Costarring Anthony Newley and Samantha Eggar ("my eyes are green, my hair is auburn and my dress is vivid red"), the epic spectacular was filmed on numerous breathtaking locations, including Tobago for the last sequence, and featured a score that yielded the Oscar winning "Talk to the Animals." An Oscar also was given for special effects, which were impressive in their pre-CG day. It was even nominated for best picture.

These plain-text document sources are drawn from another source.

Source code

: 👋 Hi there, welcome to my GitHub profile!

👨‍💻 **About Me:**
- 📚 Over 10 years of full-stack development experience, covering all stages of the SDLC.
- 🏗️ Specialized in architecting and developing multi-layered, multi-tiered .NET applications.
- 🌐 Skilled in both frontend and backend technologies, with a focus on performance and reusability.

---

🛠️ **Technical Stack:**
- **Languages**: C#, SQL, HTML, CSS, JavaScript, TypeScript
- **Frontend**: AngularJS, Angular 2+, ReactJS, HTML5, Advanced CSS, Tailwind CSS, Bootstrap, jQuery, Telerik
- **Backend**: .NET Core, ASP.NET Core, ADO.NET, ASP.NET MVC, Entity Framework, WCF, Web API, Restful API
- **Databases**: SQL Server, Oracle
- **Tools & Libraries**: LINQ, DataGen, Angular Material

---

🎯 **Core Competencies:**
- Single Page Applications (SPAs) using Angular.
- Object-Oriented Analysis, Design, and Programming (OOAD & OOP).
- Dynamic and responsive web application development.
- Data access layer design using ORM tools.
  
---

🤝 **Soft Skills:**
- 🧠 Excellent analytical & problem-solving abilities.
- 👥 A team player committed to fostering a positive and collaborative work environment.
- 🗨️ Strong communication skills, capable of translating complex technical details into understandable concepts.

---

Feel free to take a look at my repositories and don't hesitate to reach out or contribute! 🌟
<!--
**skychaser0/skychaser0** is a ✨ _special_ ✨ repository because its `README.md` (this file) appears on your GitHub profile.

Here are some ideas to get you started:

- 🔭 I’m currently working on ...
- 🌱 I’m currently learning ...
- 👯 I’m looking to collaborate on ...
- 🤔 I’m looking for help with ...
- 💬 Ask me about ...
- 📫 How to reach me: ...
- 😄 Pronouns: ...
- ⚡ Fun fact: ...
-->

Also of note is Sir Richard "Jurassic" Attenborough (with Wizard of Oz-like putty nose) as the circus owner in a very elaborate musical number that included Disney entertainment executive Gene Columbus in the cast. Oh, and in case Samantha Eggar's singing sounds like Charlie Bucket's mom, it's because that's Diana Lee you're hearing.
What I remember is that the music from Doctor Dolittle was recorded by numerous artists in the late '60s, from Sammy Davis, Jr. and Bobby Darin to Alvin and the Chipmunks. The problem was that, while Fox was clearly expecting a Mary Poppins/Sound of Music success, Dolittle did little at the box office largely because audiences were tiring of three-hour musical extravaganzas, Hollywood movies were getting grittier and popular music was getting groovier. Still, taken on its own, this lavish experience stands up very well today as Disneyesque family fun.